A basic doubt on local minima when first and second derivative test fails

Question

How to check whether the functions $f(x,y)=x^2y^2$ and $f(x,y)=x^2y^3$ has local minima at $(0,0)$. Actually, the problem is the first and second derivative both reaches to zero at $(0,0)$. So, Hessian is positive semi-definite. How do I check then?

Answer 1

Hints: $x^2y^2 \ge 0$ and $\operatorname{sign} y^2y^3 = \operatorname{sign} y$.

Answer 2

The problem with using the Hessian matrix is that it is only a higher-dimensional analogue of the "second-derivative test" in single-variable calculus. So it is not going to be of much help in sorting out the nature of a critical point $ \ (a, \ b, \ c, \ \ldots) \ $ for a polynomial function $ \ C \ (x-a)^p \ (y-b)^q \ (z - c)^r \ \cdot \ \ldots \ $ , with $ \ p , \ q , \ r \ \ldots \ \ge \ 2 \ $ and $ \ C \ $ some non-zero real number.

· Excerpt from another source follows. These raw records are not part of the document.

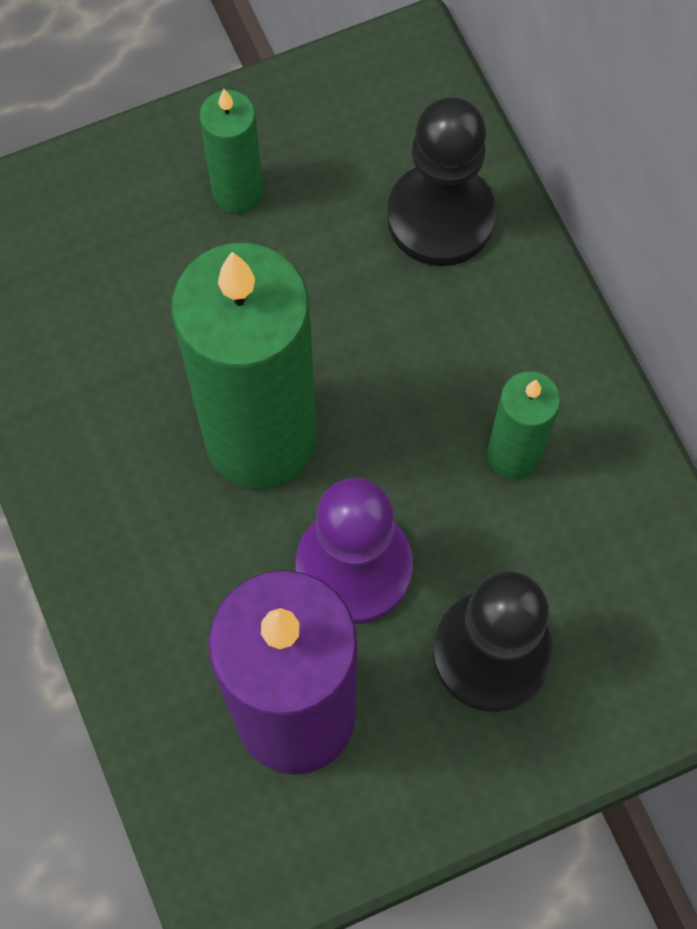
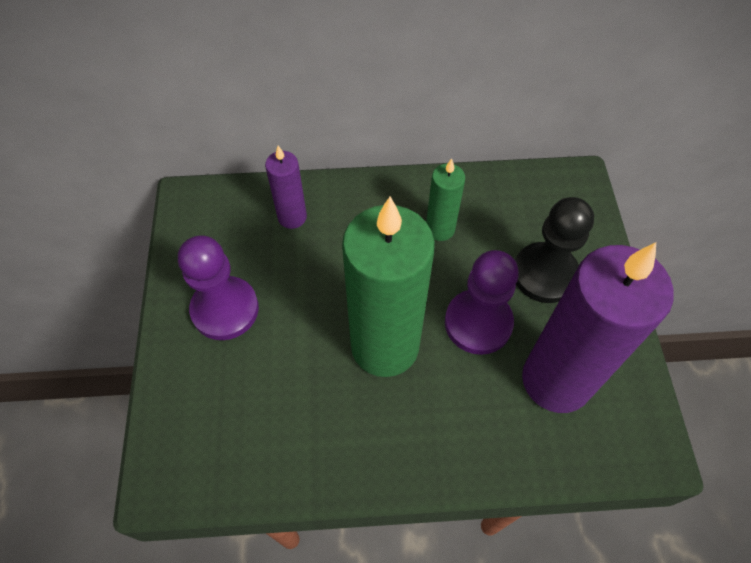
camera: 70 degrees left, 10 degrees down
green candle [200,89,263,213] -> purple pawn [178,235,259,340]
black pawn [387,97,496,266] -> purple candle [265,146,307,229]

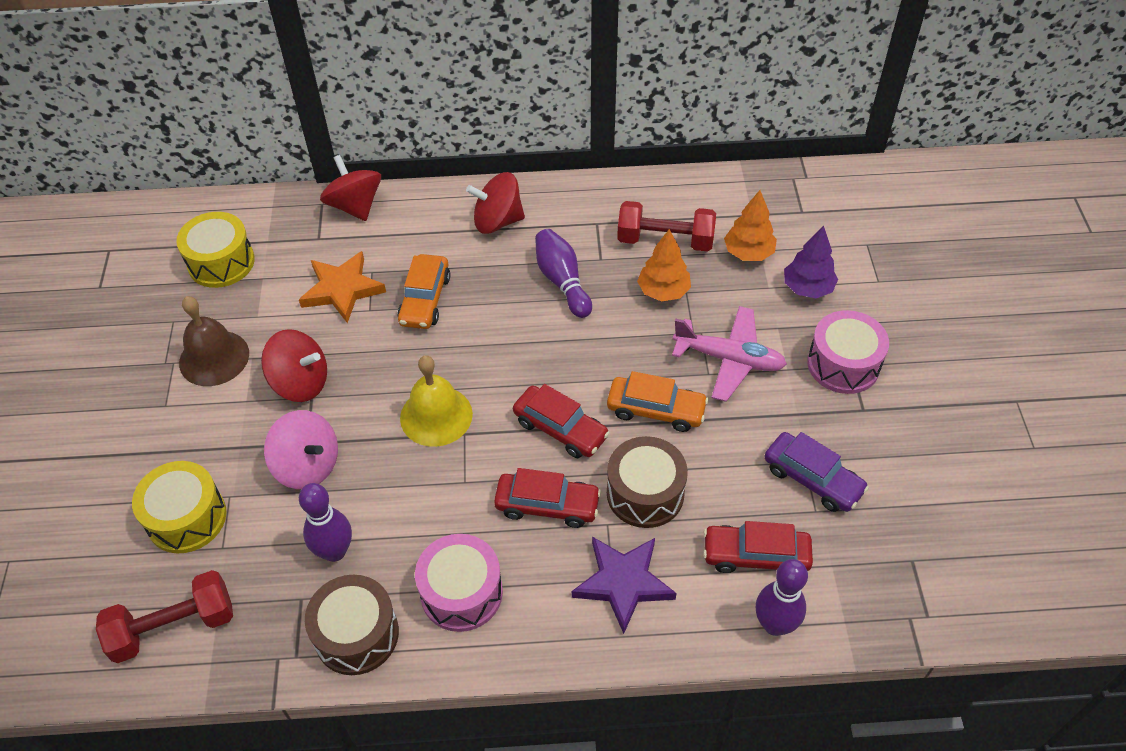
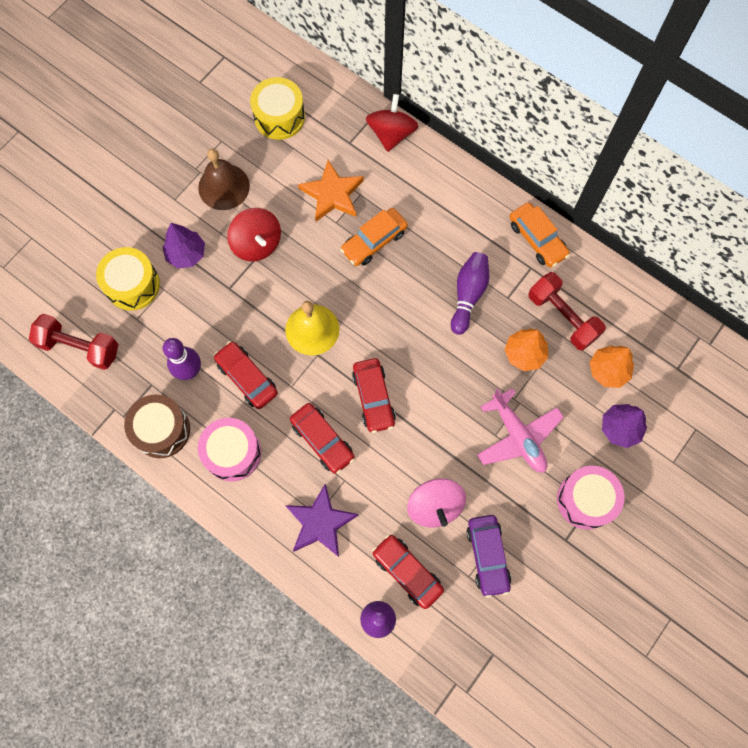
camera: 40 degrees right, 20 degrees up
pink spinning top [264,410,338,489] -> pink spinning top moved to [407,478,466,527]
red spinning top [466,172,525,234] -> none
orange car [607,371,708,432] -> orange car moved to [510,202,570,268]
brown drum [607,436,688,528] -> none
none -> purple tree [163,223,205,268]
none -> red car [214,341,278,409]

As Christian Blatter remarks, one is left to investigate the behavior of the function/surface in the vicinity of the critical point by some other means. In single-variable calculus, when confronted with a point for which $ \ f'(a) \ = \ 0 \ $ and $ \ f''(a) \ = \ 0 \ $ , we can whether the "concavity" of the function (sign of $ \ f'' (a) \ $ ) changes for values of $ \ x \ $ at values slightly smaller or larger than $ \ a \ $ . For functions of more than one variable, we can try taking "slices" or "cross-sections" of the function/surface which pass through the critical point to see what might be determined.

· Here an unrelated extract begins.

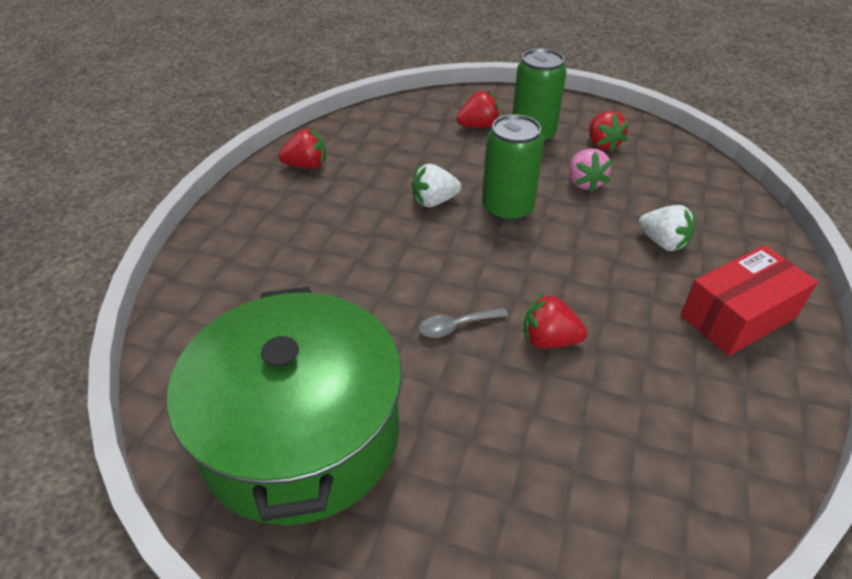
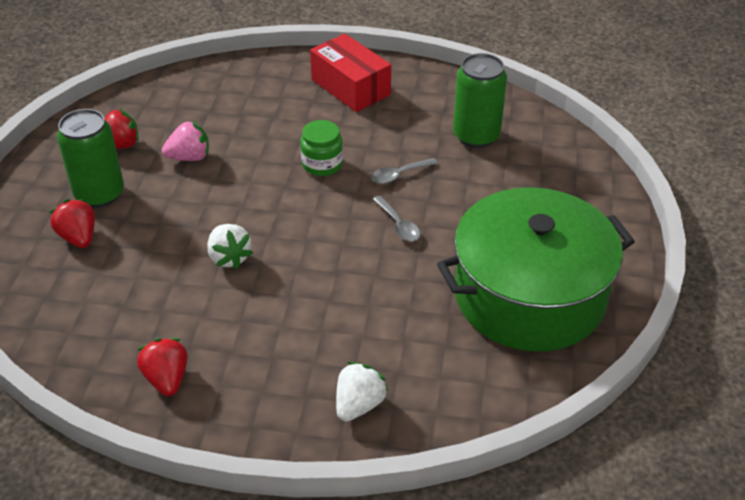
camera: 100 degrees left, 0 degrees up
green can [482,114,544,222] -> green can moved to [453,53,507,148]
red strawberry [524,293,587,348] -> grey spoon [371,158,438,184]
white strawberry [638,205,695,251] -> white strawberry moved to [336,362,388,422]
none -> green jar [300,120,343,176]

For your functions, "vertical planes" containing the coordinate axes ( $ \ x = 0 \ $ or $ \ y = 0 \ $ ) won't allow us to draw any conclusions, since their values are zero everywhere in those planes (which is what is causing the difficulty with the Hessian matrix). However, other vertical planes $ \ y \ = \ kx \ $ , $ \ k \ \neq \ 0 \ $ will reveal "cross-sectional functions" $ \ z \ = \ x^2 \ ( kx )^2 \ = \ k^2 \ x^4 \ $ and $ \ z \ = \ x^2 \ ( kx )^3 \ = \ k^3 \ x^5 \ $ , which do tells us the the origin $ \ (0, \ 0) \ $ is a local (and, in fact, absolute) minimum for $ \ z \ = \ x^2 \ y^2 \ $ and a saddle point for $ \ z \ = \ x^2 \ y^3 \ $ .

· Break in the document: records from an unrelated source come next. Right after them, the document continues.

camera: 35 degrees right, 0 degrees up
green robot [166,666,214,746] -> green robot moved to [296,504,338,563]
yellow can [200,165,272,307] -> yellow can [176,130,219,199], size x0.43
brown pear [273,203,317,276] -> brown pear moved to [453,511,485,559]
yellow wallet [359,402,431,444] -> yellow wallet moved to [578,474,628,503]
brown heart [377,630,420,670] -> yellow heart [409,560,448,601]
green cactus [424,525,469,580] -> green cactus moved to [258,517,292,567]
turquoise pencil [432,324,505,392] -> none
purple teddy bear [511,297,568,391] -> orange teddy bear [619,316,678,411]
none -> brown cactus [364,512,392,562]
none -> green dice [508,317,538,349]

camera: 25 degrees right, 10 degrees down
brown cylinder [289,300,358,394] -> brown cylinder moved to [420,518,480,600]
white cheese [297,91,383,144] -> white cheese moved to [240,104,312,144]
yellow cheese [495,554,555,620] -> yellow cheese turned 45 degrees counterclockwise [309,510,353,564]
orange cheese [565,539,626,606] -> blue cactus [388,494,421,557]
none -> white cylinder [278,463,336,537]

We can extend this pretty directly to say that the critical point $ \ (a, \ b) \ $ is a local extremum for $ \ C \ (x-a)^p \ (y-b)^q \ $ , with integers $ \ p , \ q \ \ge \ 2 \ \ , \ \ C \ \neq \ 0 \ $ when $ \ p \ $ and $ \ q \ $ have the same parity ( $ \ p + q \ $ even) and is a saddle point when they have opposite parity ( $ \ p + q \ $ odd). Analogous (though more complicated) statements can be made for polynomial functions of more variables.